Chaque groupement social, chaque société met en place un système, un ensemble de mécanismes pour garantir le calme, l’équilibre et la quiétude sociale. Il faut à tout prix maintenir cette paix par le dialogue, la négociation, le recours aux valeurs cardinales sociétales, etc.
La médiation depuis la mémoire historique de ce pays, est le règlement ou la prévention des conflits dans la vie sociale.
Selon le griot Diadié Hama Sangho, le médiateur a pour mission d’empêcher le trouble du front social, de préserver la paix et la quiétude sociales, de maintenir l’équilibre, “rien ne doit se gâter devant lui, tel est le rôle d’un griot”.
Les médiateurs sociaux c’est d’abord et surtout les gardiens de la tradition. Il s’agit des communicateurs traditionnels qui connaissent par cœur l’histoire du peuplement de la région, les relations socioculturelles qui unissent les familles. Et ensuite les chefs traditionnels, les notables les porteurs de voix et enfin les hommes et femmes influents du milieu.
Toutefois, M. Sangho dit que les principes de la médiation reposent sur un ensemble de techniques fondées sur la connaissance et la maîtrise parfaites des relations intercommunautaires, des points sensibles des uns et des autres pour aplanir un différend.
“Le médiateur doit d’abord s’assurer de connaitre le problème, il doit avoir la lucidité de la perception, l’impartialité et la volonté de résoudre le problème définitivement”, affirme-t-il.
Mandé Alpha Diarra, traditionnaliste rejoint la même idée, soutenant que le médiateur ne tranche pas comme la justice. Elle essaye d’éviter au maximum que l’un des protagonistes soit au pied du mur. Elle joue sur les différentes lois de la médiation pour éteindre le conflit entre les partis en conflits sans qu’il ne désigne explicitement un coupable. “Cette médiation va essayer d’arrondir les angles, amener les gens à un consensus, amener les gens à la paix”, explique l’écrivain Mandé Alpha Diarra.

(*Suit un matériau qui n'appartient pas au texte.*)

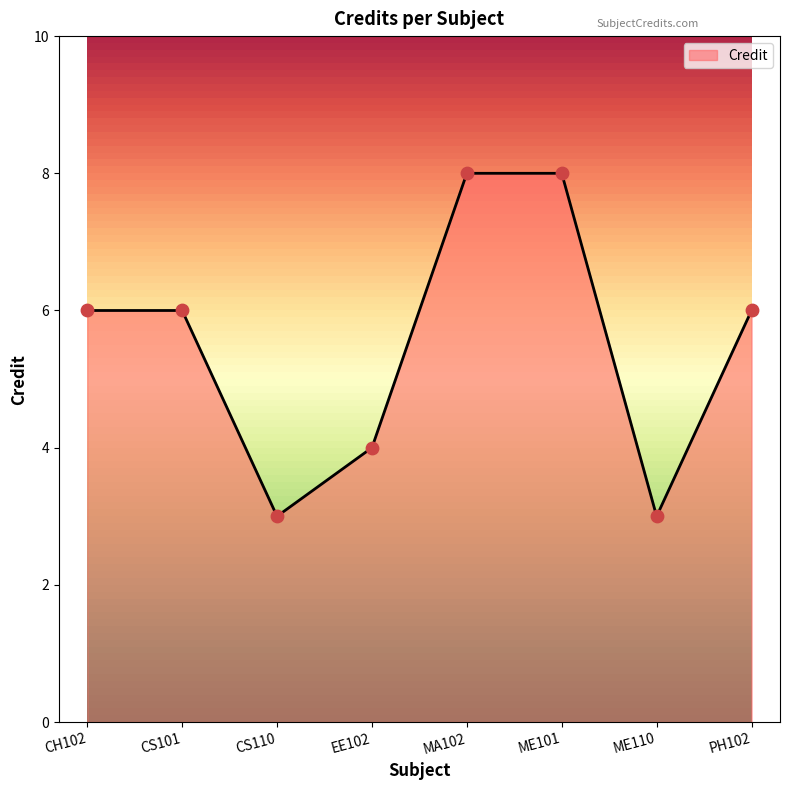

Approximately how many times larger is the value at CS101 compared to CS110?

2.0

Selon ses dires, les relations de médiation ont été instituées à Kurukanfuga d’après les gens du N’ko, pour sauter les verrous de certaines pratiques ou de certaines lois qui conduisaient à des blocages sociaux. On a alors trouvé des disjoncteurs que sont les règles du sinankounya (cousinage à plaisanterie), du nimôgôya (les relations entre la femme et ses beaux-frères et belles sœurs, et celle du mari et ses belles sœurs et beaux-frères), du modenya (relation entre le grand père et le petit fils), du filanya (les personnes qui sont du même groupe d’âge). Le droit d’aînesse établi est aussi une règle de la médiation, ajoute-t-il.
Pour montrer l’importance de ces différentes règles, Mandé Alpha déclare que grâce au cousinage à plaisanterie, beaucoup de guerres ont été évitées dans le Mandé et dans l’Empire de Ségou. Ce principe est tellement important dans notre société qu’un proverbe dit que “dans un conflit, les parents et les griots peuvent échouer, mais si les cousins de plaisanterie échouent dans la médiation d’un conflit, c’est que les protagonistes sont condamnés, car en principe les gens respectent beaucoup ce principe de cousinage à plaisanterie entre les différents clans du Mandé”. C’est un instrument très efficace dans la médiation, précise-t-il.
Pour notre traditionnaliste, l’avantage d’une médiation est que lorsque les deux parties acceptent les règles de la médiation, le conflit est éteint une fois pour toutes et vous ramène à devenir des amis, à vous côtoyer.
Le griot Sangho conclut qu’il n’y a que des avantages à aplanir les différends par des spécialistes qui sont confirmés, autrement la cupidité, la partialité et le parti pris sont des menaces mortelles pour le métier de médiateur.